A Nov. 5, 2014 Guardian article is entitled: “The Edge of the World: How the North Sea Made Us What We Are by Michael Pye – review.”

An excerpt reads:

A thousand years on, though, and Shetland had come to serve navigators, not as a frontier, but as a crossroads. Climb the stairs of Lerwick Town Hall to the magnificent chamber hall on the first floor, and you will find, illustrated in best Victorian stained glass, a pantheon of Viking heroes. There bristles Olaf Tryggvasson, the pirate who brought Christianity to Norway, and Harald Hardrada, the Norwegian who perished in 1066 making a land grab on England, and a whole host of other pirates, explorers and sea kings.

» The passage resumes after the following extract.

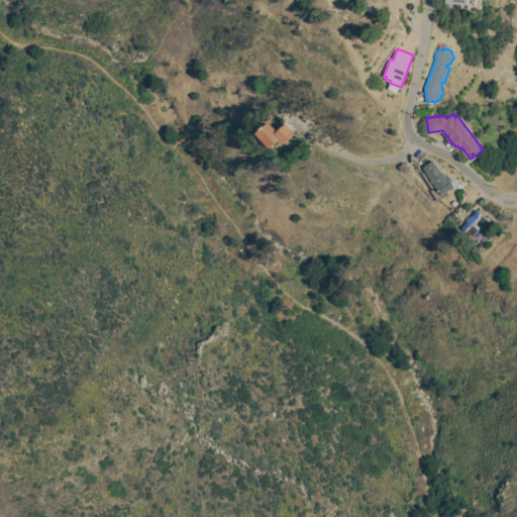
[(284,143),(280,139),(272,147),(257,132),(270,120),(278,130),(287,122),(296,132),(294,134),(284,143)]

They serve as a reminder of Shetland’s role as a service station for Vikings travelling the sea lanes between Scandinavia and Iceland, and of how, throughout the middle ages, the island was ruled, not from Scotland, but from Norway. The North Sea, no longer the final frontier, had become a thoroughfare.=

A Feb. 4, 2021 The Scotsman article is entitled: “Hundreds of old Scottish island photographs dating back to 70s saved by council waste operator: Bags of thousands of old slides featuring images of wildlife and local life on a Scottish island have been rescued from being dumped with a view to preserving them in a museum’s picture archive.”

Paul Moar, who works at the Gremista Waste Management Facility in Lerwick, Shetland, was taken aback after local photographer Nick Dymond asked him where he could dispose of his mass of old photographs.

After being told that many of the slides featured photographs of the island dating back to the 70s, Paul asked if he could keep them to look through them.